A defesa mantém sob sigilo os nomes de quem já recebeu as notificações
de pagamento, mas na lista de investigados estão celebridades como
Deborah Secco, Reynaldo Gianecchini, Malvino Salvador e Maria Fernanda
Cândido.
Receita Federal x Globo
Nas autuações enviadas aos artistas da Globo, a Receita Federal afirma que
há um conluio "propositado e previamente planejado para fim da prática
de uma ilicitude". Insinua existir uma associação criminosa constituída para
"lesar toda a sociedade", concluindo que a pejotização "precariza as
relações de trabalho e humanas, degrada o ambiente laboral, enfraquece
direitos trabalhistas e a própria dignidade da pessoa humana".

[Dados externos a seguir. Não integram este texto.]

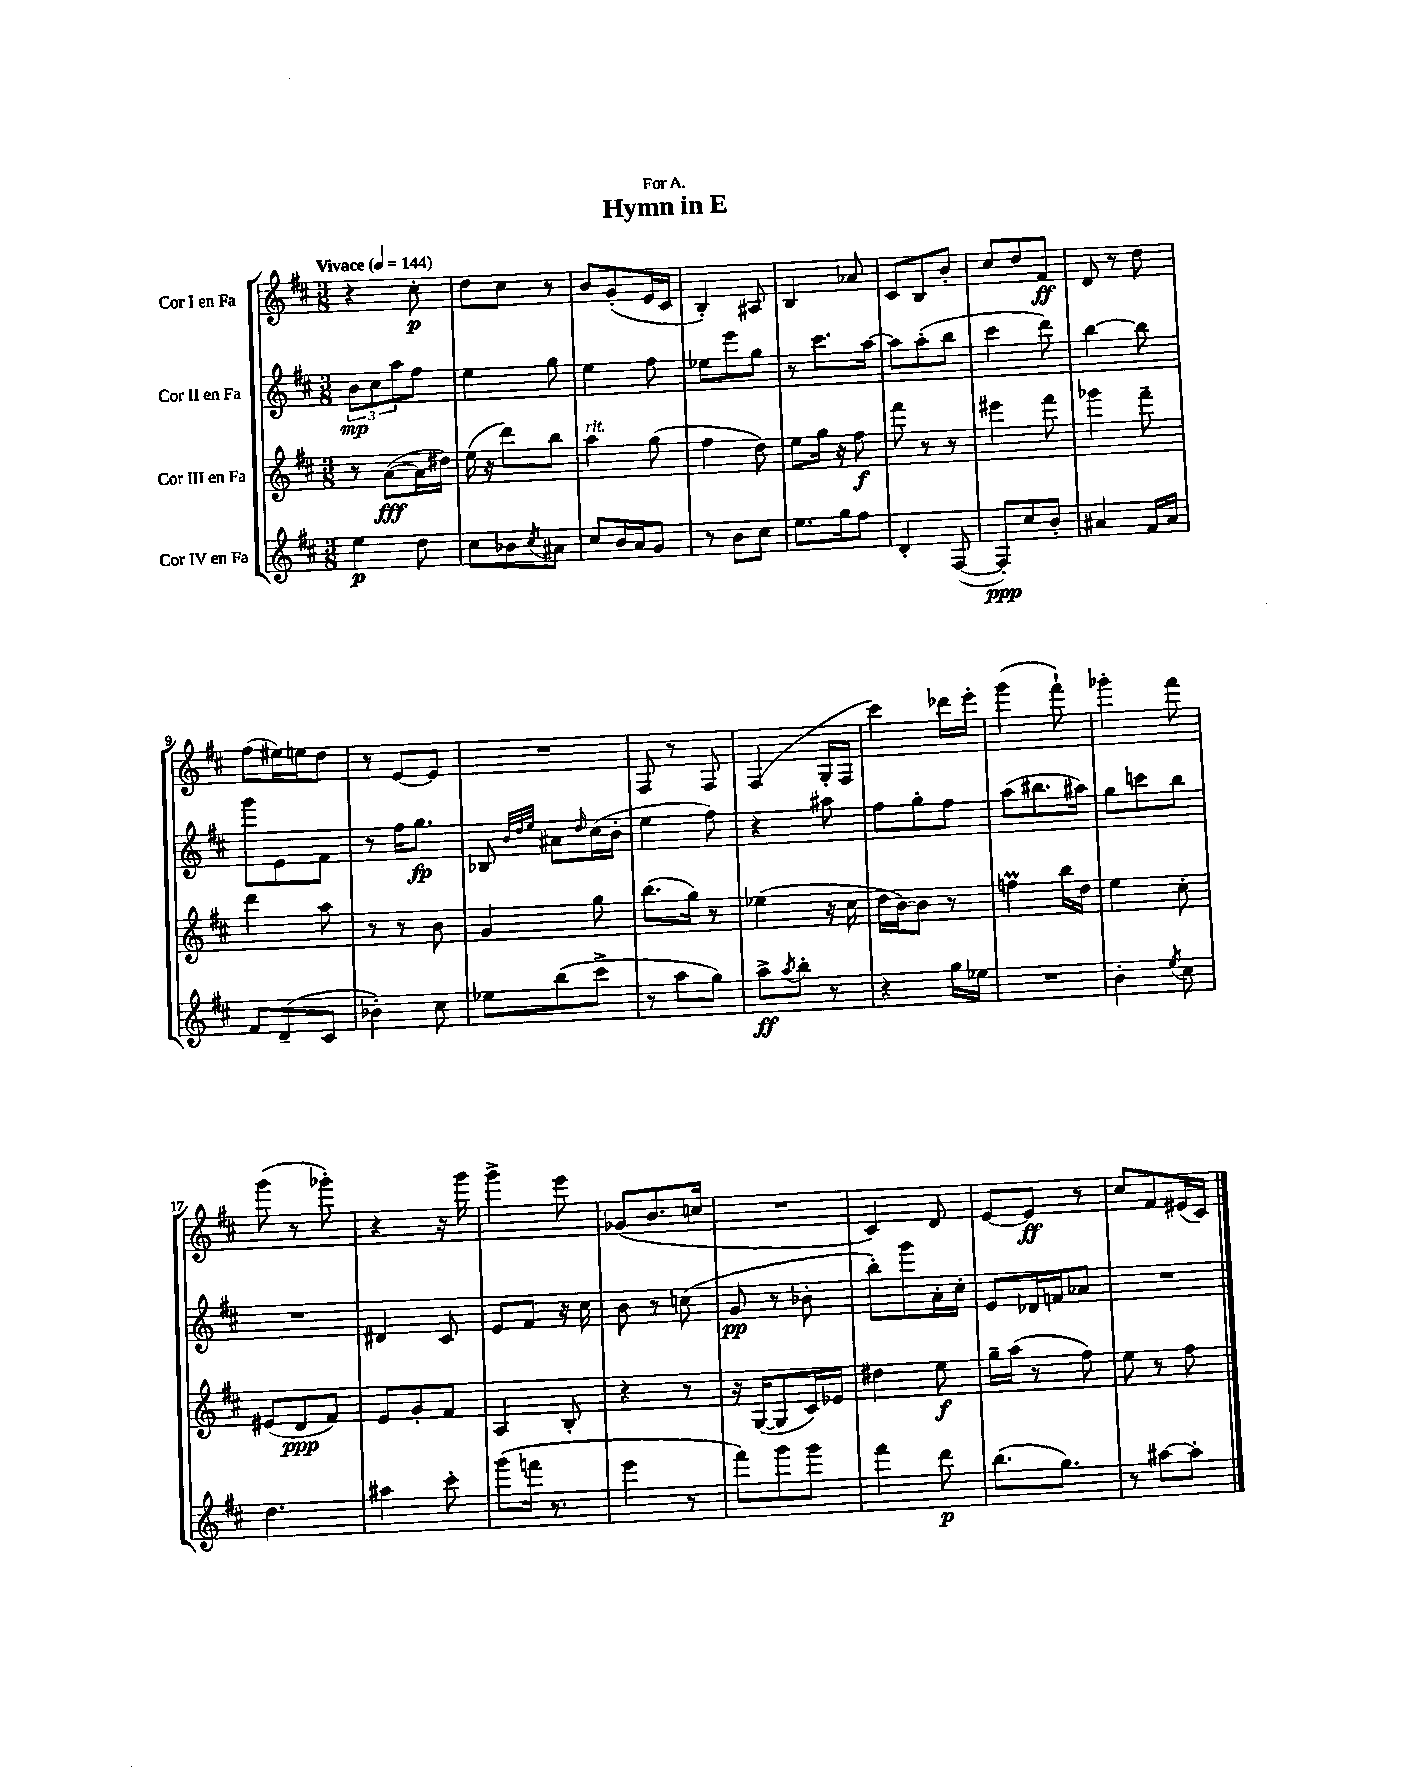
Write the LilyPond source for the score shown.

\header { title = "Hymn in E" dedication = "For A." }
<<
\new StaffGroup <<
\new Staff = "s0" \with { instrumentName = "Cor I en Fa" } {
    \clef treble \key d \major \numericTimeSignature \time 3/8 \tempo "Vivace" 4 = 144
    r4 cis''8-.\p |
    d''8 cis''8 r8 |
    b'8 g'8-.( e'16 cis'16 |
    b4-.) ais8 |
    b4 aes'8 |
    cis'8 b8 b'8-. |
    cis''8 d''8 fis'8\ff |
    d'8 r8 d''8 |
    fis''8( eis''16) e''16 d''8 |
    r8 e'8~ e'8 |
    R4. |
    fis8 r8 fis8 |
    fis4( g16-. fis16 |
    cis'''4) des'''16 e'''16-. |
    g'''4( fis'''8-!) |
    ges'''4-. fis'''8 |
    g'''8( r8 ges'''8-.) |
    r4 r16 g'''16 |
    g'''4-> e'''8 |
    ges'8( b'8. c''16 |
    R4. |
    cis'4) d'8 |
    e'8~ e'8\ff r8 |
    cis''8 fis'8 eis'16( cis'16) \bar "|." |
}
\new Staff = "s1" \with { instrumentName = "Cor II en Fa" } {
    \clef treble \key d \major \numericTimeSignature \time 3/8
    \tuplet 3/2 { b'8\mp cis''8 a''8 } fis''8 |
    e''4 g''8 |
    e''4 fis''8 |
    ees''8 e'''8 g''8 |
    r8 cis'''8. a''16~ |
    a''8 a''8-.( b''8 |
    cis'''4 d'''8) |
    b''4~ b''8 |
    g'''8 e'8 fis'8 |
    r8 fis''16 g''8.\fp |
    bes8 \grace { b'32 d''32 e''32 } ais'8 \grace { d''16 } cis''16( b'16-. |
    e''4 fis''8) |
    r4 ais''8 |
    fis''8 g''8-. fis''8 |
    a''8( bis''8. ais''16) |
    g''8 c'''8 b''8 |
    R4. |
    dis'4 cis'8 |
    e'8 fis'8 r16 cis''16 |
    b'8 r8 c''8( |
    g'8\pp r8 bes'8-. |
    b''8-.) g'''8 a'16-. cis''16-. |
    e'8 des'16 f'16 aes'8 |
    R4. \bar "|." |
}
\new Staff = "s2" \with { instrumentName = "Cor III en Fa" } {
    \clef treble \key d \major \numericTimeSignature \time 3/8
    r8 a'8~\fff( a'16 dis''16) |
    e''16( r16 d'''8) b''8 |
    a''4^\markup { \italic "rit." } g''8( |
    fis''4 d''8) |
    e''8 g''16 r16 fis''8\f |
    fis'''8 r8 r8 |
    eis'''4 fis'''8 |
    ges'''4 fis'''8-- |
    d'''4 a''8 |
    r8 r8 b'8 |
    g'4 g''8 |
    b''8.( g''16) r8 |
    ees''4( r16 cis''16 |
    d''16 b'16~) b'8 r8 |
    f''4\prall b''16 d''16 |
    e''4 cis''8-. |
    eis'8( d'8\ppp fis'8) |
    e'8 g'8-. fis'8 |
    a4 b8-. |
    r4 r8 |
    r16 g16~( g8 cis'16) ees'16 |
    dis''4 e''8\f |
    g''16-- a''16( r8 fis''8) |
    e''8 r8 fis''8 \bar "|." |
}
\new Staff = "s3" \with { instrumentName = "Cor IV en Fa" } {
    \clef treble \key d \major \numericTimeSignature \time 3/8
    e''4\p d''8 |
    cis''8 bes'8 \acciaccatura { cis''8 } ais'8 |
    cis''8 b'16 a'16 g'8 |
    r8 b'8 cis''8 |
    e''8. g''16 fis''8 |
    d'4-. fis8~( |
    fis8-.\ppp) cis''8 b'8-. |
    ais'4 fis'16 ais'16 |
    fis'8 d'8--( cis'8 |
    bes'4-.) cis''8 |
    ees''8 b''8( cis'''8-> |
    r8 a''8 g''8) |
    a''8->\ff \acciaccatura { a''8 } b''8-. r8 |
    r4 g''16 ees''16 |
    R4. |
    b'4-. \acciaccatura { e''8 } cis''8 |
    d''4. |
    ais''4 cis'''8-. |
    g'''8( f'''16 r8. |
    e'''4 r8 |
    fis'''8) g'''8 g'''8 |
    fis'''4 d'''8\p |
    b''8.( g''8.) |
    r8 ais''8~ ais''8-. \bar "|." |
}
>>
>>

A Receita encaminhou as investigações ao Ministério Público Federal, sob a
alegação de crimes contra a ordem financeira. "Não bastasse o artista ser
obrigado a devolver mais do que recebeu nos últimos cinco anos, ainda
poderá ser processado criminalmente e quiçá condenado à prisão. Parece
uma novela mexicana de ficção", lamenta Antonelli, que classifica a ação
como um exemplo de "insegurança jurídica" do país.
A Globo, que nos últimos anos passou a trocar contratos de jornalistas,
executivos e apresentadores de PJ para CLT, diz que os seus acordos são
legais e que todos os impostos são pagos.
"Todas as formas de contratação praticadas pela Globo estão dentro da lei,
e todos os impostos incidentes são pagos regularmente. Assim como
qualquer empresa, a Globo e as empresas que lhe prestam serviços são
passíveis de fiscalizações, tendo garantido por lei também o direito de
questionar, em sua defesa, possíveis cobranças indevidas do fisco",
sustenta a emissora, em nota.
Em agosto do ano passado, a Receita Federal explicou à reportagem que
fiscaliza a chamada "pejotização" em inúmeros setores econômicos, mas
que não poderia detalhar as ações em razão do sigilo fiscal.
Pejotização
Para ter um vínculo como PJ, o profissional abre uma empresa em seu
nome, e essa passa a prestar serviço para a contratante. Ao contrário do
regime com carteira assinada, esse modelo não dá direito a benefícios como
férias remuneradas, 13º salário, FGTS (Fundo de Garantia do Tempo de
Serviço), seguro do INSS (Instituto Nacional do Seguro Social) e segurodesemprego.
No caso de artistas e alguns jornalistas, a vantagem de ser contratado como
uma "empresa" é a possibilidade de vincular ao contrato ganhos com
publicidade e merchandising, que são devidamente declarados.
"Tanto um ator quanto um atleta pode ceder o seu direito de imagem
através de sua pessoa jurídica. Os chamados globais, assim como muitos
atletas, são verdadeiras máquinas de cessão de imagem. Outros, produzem,
atuam em teatros e mídias diversas. Vejam o sucesso da Giovanna Ewbank
nas mídias sociais. A sua receita [fora da emissora] é maior do que a maioria
dos atores. Tolher isso vai contra a simplificação de uma atividade que
transcende a mídia
televisiva. Hoje prevalece o artista multimídia", defende Antonelli.
A pessoa física é taxada em até 27,5% do Imposto de Renda, além do INSS.
E a jurídica recolhe, ao todo, de 6% a 16%, dependendo da atividade e do
faturamento. O advogado tributarista destaca que, apesar da taxação sobre
a renda ser inferior, o contratado como PJ não tem os benefícios
trabalhistas e ainda arca com outros impostos empresariais para a União,
que já foram pagos ao longo dos anos.